### Your goal
Which of the lines below include the word "دامپزشکی"? Pull each one out.

(Dataset entries)

____

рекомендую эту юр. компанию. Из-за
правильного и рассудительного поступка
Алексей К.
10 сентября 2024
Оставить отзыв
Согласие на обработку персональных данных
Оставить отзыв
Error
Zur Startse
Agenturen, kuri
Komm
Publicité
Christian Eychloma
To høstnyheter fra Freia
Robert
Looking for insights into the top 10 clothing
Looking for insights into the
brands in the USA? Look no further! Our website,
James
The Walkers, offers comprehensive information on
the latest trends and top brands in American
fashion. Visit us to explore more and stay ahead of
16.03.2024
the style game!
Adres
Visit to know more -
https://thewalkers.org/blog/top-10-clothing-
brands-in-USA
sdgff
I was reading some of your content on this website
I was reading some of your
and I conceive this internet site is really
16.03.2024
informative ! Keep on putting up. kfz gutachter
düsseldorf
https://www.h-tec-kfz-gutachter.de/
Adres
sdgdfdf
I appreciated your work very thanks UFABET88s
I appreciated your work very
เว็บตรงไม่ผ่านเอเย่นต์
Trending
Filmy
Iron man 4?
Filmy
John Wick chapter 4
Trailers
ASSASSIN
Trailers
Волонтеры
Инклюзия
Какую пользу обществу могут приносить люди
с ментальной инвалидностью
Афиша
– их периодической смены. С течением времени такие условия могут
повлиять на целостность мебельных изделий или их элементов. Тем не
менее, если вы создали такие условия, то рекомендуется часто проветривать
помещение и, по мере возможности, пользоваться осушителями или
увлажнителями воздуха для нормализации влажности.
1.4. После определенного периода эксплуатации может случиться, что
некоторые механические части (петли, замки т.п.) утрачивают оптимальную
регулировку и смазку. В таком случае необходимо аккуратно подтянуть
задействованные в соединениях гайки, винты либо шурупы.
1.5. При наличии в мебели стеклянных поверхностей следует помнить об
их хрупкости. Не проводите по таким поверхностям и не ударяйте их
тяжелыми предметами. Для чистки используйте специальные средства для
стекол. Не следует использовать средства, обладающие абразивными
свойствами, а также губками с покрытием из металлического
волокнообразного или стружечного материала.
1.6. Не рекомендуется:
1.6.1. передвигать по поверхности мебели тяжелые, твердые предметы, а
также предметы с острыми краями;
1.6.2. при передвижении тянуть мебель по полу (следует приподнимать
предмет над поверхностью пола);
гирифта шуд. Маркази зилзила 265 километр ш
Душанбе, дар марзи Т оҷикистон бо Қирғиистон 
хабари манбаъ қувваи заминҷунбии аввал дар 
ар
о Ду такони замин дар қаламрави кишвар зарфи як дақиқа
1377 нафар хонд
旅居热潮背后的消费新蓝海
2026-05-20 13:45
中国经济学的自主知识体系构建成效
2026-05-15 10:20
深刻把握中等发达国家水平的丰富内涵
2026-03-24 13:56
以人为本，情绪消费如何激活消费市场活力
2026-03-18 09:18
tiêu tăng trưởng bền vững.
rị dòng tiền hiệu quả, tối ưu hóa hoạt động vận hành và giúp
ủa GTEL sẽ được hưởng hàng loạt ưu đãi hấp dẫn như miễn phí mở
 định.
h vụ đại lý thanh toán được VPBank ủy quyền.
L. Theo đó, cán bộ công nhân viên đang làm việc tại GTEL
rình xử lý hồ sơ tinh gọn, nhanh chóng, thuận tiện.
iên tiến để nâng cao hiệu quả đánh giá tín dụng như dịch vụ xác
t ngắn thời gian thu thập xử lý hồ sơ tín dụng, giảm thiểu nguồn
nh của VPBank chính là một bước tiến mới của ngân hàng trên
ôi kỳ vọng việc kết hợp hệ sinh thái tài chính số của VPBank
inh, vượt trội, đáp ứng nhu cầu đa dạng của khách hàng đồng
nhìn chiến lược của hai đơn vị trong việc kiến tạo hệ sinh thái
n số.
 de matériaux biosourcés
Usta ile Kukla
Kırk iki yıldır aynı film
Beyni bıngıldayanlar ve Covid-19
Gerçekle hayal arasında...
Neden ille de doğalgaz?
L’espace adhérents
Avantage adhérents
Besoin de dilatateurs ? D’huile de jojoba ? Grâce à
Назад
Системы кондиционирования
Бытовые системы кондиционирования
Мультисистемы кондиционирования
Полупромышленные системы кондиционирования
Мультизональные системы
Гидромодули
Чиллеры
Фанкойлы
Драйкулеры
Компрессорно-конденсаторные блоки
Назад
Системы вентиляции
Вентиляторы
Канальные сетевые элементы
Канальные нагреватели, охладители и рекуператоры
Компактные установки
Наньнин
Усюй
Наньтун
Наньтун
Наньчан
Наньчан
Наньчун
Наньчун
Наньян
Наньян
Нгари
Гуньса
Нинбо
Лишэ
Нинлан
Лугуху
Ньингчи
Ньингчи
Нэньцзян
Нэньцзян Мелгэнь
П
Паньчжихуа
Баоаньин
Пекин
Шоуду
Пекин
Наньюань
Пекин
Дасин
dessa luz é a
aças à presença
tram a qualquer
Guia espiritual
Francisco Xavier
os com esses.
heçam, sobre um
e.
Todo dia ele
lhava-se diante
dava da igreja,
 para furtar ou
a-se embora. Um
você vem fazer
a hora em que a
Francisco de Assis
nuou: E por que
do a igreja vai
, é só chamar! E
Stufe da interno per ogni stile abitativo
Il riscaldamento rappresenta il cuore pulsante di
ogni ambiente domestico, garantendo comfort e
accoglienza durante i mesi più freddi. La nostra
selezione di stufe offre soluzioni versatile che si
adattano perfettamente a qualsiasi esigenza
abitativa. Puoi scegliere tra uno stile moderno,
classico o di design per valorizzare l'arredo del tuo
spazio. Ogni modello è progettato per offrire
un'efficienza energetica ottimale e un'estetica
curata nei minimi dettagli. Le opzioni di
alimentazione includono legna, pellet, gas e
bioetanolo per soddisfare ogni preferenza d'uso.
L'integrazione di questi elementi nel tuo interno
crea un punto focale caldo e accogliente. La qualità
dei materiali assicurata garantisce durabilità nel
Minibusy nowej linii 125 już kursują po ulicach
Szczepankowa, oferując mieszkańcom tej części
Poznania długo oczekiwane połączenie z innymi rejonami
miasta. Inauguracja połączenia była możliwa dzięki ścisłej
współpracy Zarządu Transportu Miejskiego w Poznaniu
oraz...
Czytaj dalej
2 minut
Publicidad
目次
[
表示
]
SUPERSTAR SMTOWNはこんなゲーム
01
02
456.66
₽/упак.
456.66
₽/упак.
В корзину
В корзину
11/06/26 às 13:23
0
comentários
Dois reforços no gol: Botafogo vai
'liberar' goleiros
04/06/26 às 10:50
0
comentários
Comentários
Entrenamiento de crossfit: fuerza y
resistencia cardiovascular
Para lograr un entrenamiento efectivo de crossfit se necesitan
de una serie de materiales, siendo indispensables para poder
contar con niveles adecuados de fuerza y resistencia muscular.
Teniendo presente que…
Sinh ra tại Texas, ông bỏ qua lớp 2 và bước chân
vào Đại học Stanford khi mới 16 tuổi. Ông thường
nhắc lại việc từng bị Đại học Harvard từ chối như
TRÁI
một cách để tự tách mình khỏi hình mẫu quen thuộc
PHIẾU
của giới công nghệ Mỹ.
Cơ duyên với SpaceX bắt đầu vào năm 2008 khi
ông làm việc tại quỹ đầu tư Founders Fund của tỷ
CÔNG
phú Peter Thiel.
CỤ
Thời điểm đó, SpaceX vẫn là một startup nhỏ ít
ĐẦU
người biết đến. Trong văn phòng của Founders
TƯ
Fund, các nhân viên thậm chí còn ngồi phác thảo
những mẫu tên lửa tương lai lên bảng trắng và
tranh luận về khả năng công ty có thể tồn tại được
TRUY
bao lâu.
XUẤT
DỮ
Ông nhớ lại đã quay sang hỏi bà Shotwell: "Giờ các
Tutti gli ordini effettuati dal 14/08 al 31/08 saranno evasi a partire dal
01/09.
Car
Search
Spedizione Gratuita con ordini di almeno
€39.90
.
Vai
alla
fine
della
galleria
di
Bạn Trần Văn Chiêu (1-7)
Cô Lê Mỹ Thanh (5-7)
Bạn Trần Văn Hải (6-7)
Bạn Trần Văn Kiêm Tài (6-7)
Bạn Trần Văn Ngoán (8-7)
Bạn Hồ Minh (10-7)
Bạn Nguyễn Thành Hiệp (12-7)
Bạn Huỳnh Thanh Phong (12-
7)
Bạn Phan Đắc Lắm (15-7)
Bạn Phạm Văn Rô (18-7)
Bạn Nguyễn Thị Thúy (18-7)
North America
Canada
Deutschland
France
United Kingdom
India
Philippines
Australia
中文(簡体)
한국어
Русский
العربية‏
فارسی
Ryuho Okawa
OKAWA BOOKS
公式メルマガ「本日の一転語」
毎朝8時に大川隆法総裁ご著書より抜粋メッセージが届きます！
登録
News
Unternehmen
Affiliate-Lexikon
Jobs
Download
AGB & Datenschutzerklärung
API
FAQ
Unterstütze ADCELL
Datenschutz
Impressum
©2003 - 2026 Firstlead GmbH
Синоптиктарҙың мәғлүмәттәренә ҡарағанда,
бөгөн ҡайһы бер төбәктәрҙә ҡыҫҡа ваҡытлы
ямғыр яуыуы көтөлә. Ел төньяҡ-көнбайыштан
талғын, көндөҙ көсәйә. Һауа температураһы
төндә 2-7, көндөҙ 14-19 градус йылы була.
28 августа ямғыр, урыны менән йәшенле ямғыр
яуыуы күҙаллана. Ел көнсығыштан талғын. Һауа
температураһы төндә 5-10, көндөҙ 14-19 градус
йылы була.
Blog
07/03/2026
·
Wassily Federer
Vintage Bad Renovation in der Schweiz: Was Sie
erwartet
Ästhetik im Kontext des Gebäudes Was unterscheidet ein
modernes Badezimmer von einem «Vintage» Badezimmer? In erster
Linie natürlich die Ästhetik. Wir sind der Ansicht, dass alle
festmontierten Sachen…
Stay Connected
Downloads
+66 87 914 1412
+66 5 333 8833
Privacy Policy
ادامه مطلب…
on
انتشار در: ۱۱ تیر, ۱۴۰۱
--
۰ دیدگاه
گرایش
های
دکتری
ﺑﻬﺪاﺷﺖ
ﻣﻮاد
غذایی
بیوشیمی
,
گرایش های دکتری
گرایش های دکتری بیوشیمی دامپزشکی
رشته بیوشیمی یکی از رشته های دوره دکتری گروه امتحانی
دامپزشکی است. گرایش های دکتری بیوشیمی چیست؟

____

### Your response
گرایش های دکتری بیوشیمی دامپزشکی
دامپزشکی است. گرایش های دکتری بیوشیمی چیست؟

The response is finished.